There was snow, or something, rain or fog, all the time and the roads had been mined as many as fourteen mines deep in certain stretches, so when the vehicles churned down to a new string deeper, in another part of the mud, you were always losing vehicles and, of course, the people that went with them.

Besides just mortaring it all to hell and having all the fire-lanes taped for machine gun, and automatic weapon fire, they had the whole thing worked out and canalized so however you out-thought them you ran right into it. They also shelled you with heavy artillery fire and with at least one railway gun.

It was a place where it was extremely difficult for a man to stay alive even if all he did was be there. And we were attacking all the time, and every day.

Let’s not think about it. The hell with it. Maybe two things I will think about and get rid of them. One was a bare-assed piece of hill that you had to cross to get into Grosshau.

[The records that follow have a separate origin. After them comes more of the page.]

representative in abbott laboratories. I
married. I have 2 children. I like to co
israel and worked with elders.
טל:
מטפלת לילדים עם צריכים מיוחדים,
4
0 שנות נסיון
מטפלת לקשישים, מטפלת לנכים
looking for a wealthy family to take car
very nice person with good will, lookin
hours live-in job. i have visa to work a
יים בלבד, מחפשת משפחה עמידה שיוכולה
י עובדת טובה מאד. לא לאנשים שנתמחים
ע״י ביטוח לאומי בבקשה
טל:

Just before you had to make this run, which was under observation with fire by 88’s, there was a little piece of dead ground where they could only hit you with a how­itzer, only interdicting fires, or, from the right by mortar. When we cleaned it up we found they had good observa­tion for their mortars there too.

This was a comparatively safe place, I’m really not lying, not me nor anybody else. You can’t fool those that were in Hurtgen, and if you lied they would know it the minute you opened your mouth, Colonel or no Colonel.

We met a truck at this place and slowed up, and he had the usual gray face and he said, “Sir, there is a dead GI in the middle of the road up ahead, and every time any vehicle goes through they have to run over him, and I’m afraid it is making a bad impression on the troops.”

“We’ll get him off the road.”

So we got him off the road.

And I can remember just how he felt, lifting him, and how he had been flattened and the strangeness of his flatness.

Then there was one other thing, I remember. We had put an awful lot of white phosphorus on the town before we got in for good, or whatever you would call it. That was the first time I ever saw a German dog eating a roasted German kraut. Later on I saw a cat working on him too. It was a hungry cat, quite nice looking, basical­ly. You wouldn’t think a good German cat would eat a good German soldier, would you Daughter? Or a good German dog eat a good German soldier’s ass which had been roasted by white phosphorus.